Bbcfilmnetwork2006sm For a 12-month trial period, the BBC is offering high-resolution downloads on its BBC Film Network site. (Note: the site, which launched at the London Film Festival last November, aims to promote new British filmmakers by screening short films and profiling the people who make them. It showcases three new films each week as broadband streams, and now has a library of over 200 shorts, including dramas, documentaries, animations and more. According to the BBC, the site receives over 60,000 visitors per month and has over 5,000 registered members.) The new feature is enabled by an application which is being offered to 10,000 visitors to the site on a first-come-first-served basis, and which allows viewing of a selection of short films in full-screen mode in near-DVD quality. Users can also subscribe, free of charge, to automatically download three new high-resolution short films every two weeks (six films are available for download through the application at any one time) and to be alerted whenever new films are ready to watch. The application is based on technology from Kontiki and ioko that is similar to the technology that underpinned the BBC’s recent Integrated Media Player (iMP) trial: it uses a legal peer-to-peer network to deliver films as high-quality video files, and uses DRM software to provide end-users with a license to view each film for 28-days, after which the film’s file will automatically remove itself from their hard drives.

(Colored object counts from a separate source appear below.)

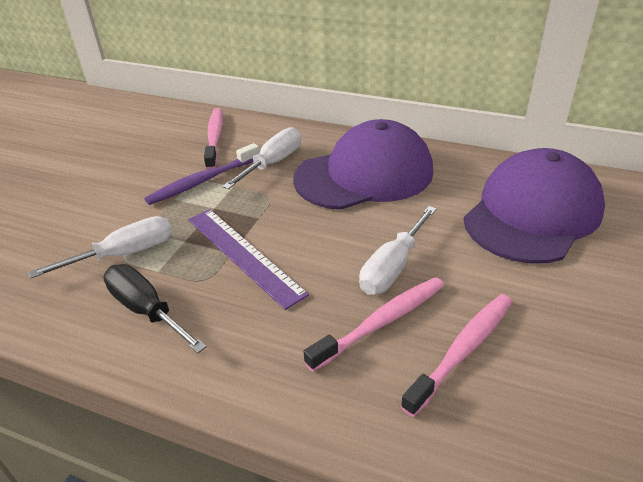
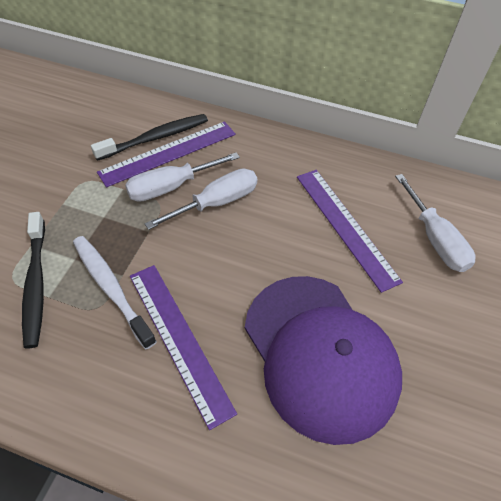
black screwdriver: [103,264,207,353] = 1 -> none = 0
black toothbrush: none = 0 -> [22,212,45,348] [91,114,208,161] = 2
pink toothbrush: [204,108,223,170] [303,277,444,372] [401,294,513,417] = 3 -> none = 0
purple cap: [293,119,433,210] [463,148,605,264] = 2 -> [245,276,402,445] = 1
purple ruler: [188,209,309,310] = 1 -> [97,121,236,187] [130,265,237,430] [297,170,403,293] = 3
purple toothbrush: [144,143,260,205] = 1 -> none = 0
white toothbrush: none = 0 -> [73,236,157,349] = 1

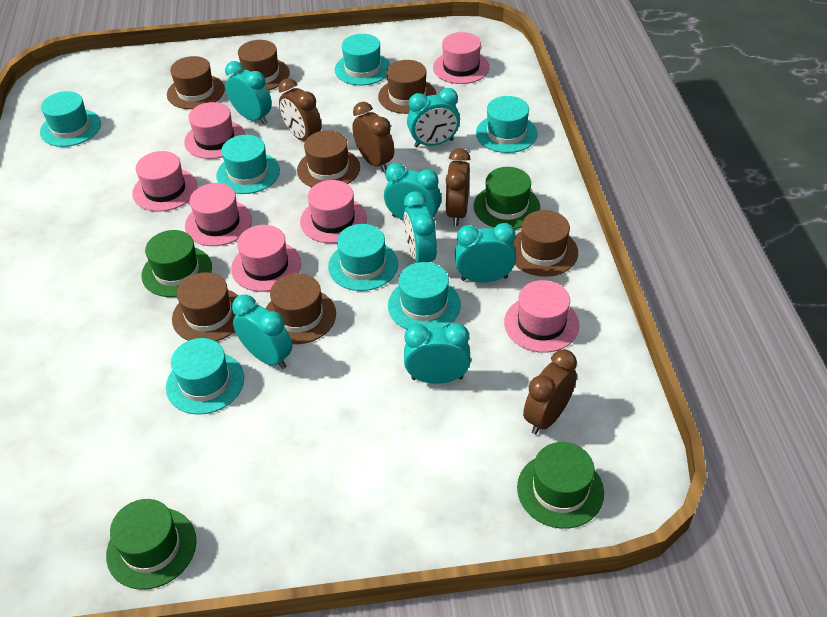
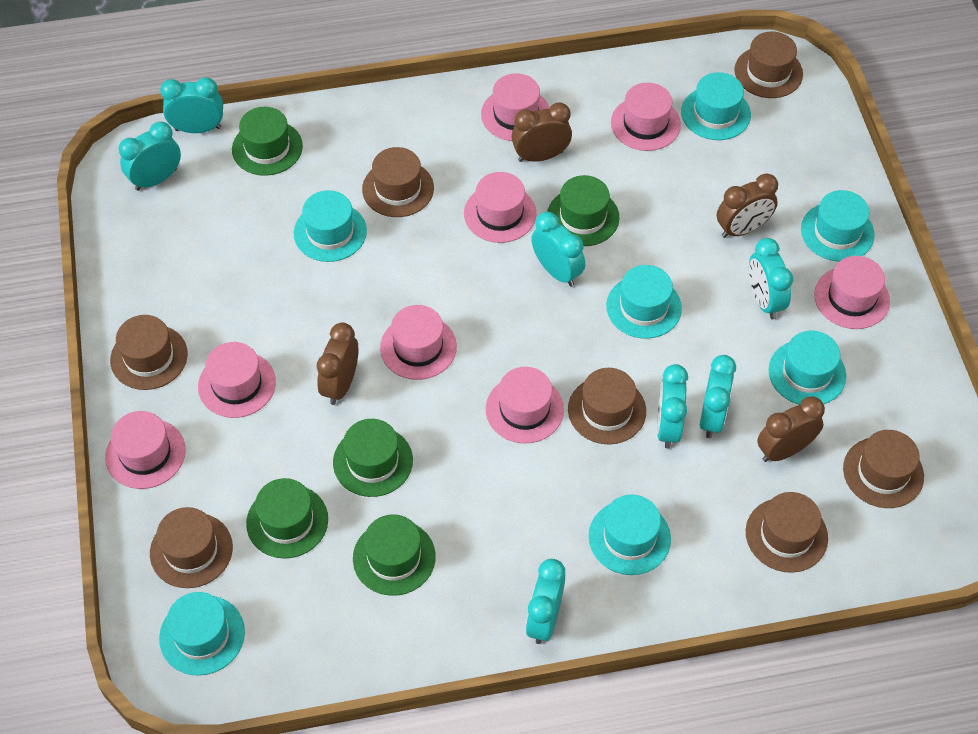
green hat: [106,499,197,590] [141,230,212,297] [474,167,540,229] [517,442,604,529] = 4 -> [232,107,303,176] [246,478,328,559] [333,419,413,497] [353,514,436,596] [547,175,620,246] = 5
pink hat: [132,151,197,212] [184,102,246,159] [185,183,252,246] [231,225,301,292] [300,180,367,243] [433,32,490,84] [504,280,579,353] = 7 -> [105,411,186,489] [198,342,276,418] [380,305,457,380] [464,172,536,243] [481,73,549,141] [486,367,564,443] [611,83,681,151] [814,256,890,329] = 8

The first short films to be offered via the new application are "How to Tell if a Relationship is Over" (stars Julian Barratt of "The Mighty Boosh), "Fishy" (an "aquatic romance," starring Shirley Henderson), and the Chris Shepherd animation, "Dad’s Dead." The BBC says that, by offering short films with a picture quality comparable to that of DVD’s, it aims to "test the audience’s appetite for British-made short films and also test broadband as a viable platform for showcasing new film content." "In the free-for-all that is the Internet, how the audience experiences film content on the Web is key, as are their expectations in terms of the quality of video content," Gerard O’Malley, the BBC’s interactive executive for film, said in a prepared statement. "We are here to back British filmmaking talent and bring their work to an as wide an audience as possible. That’s why BBC Film Network is running this trial, to test the reaction and appetite of our audience to high-quality short films on-demand."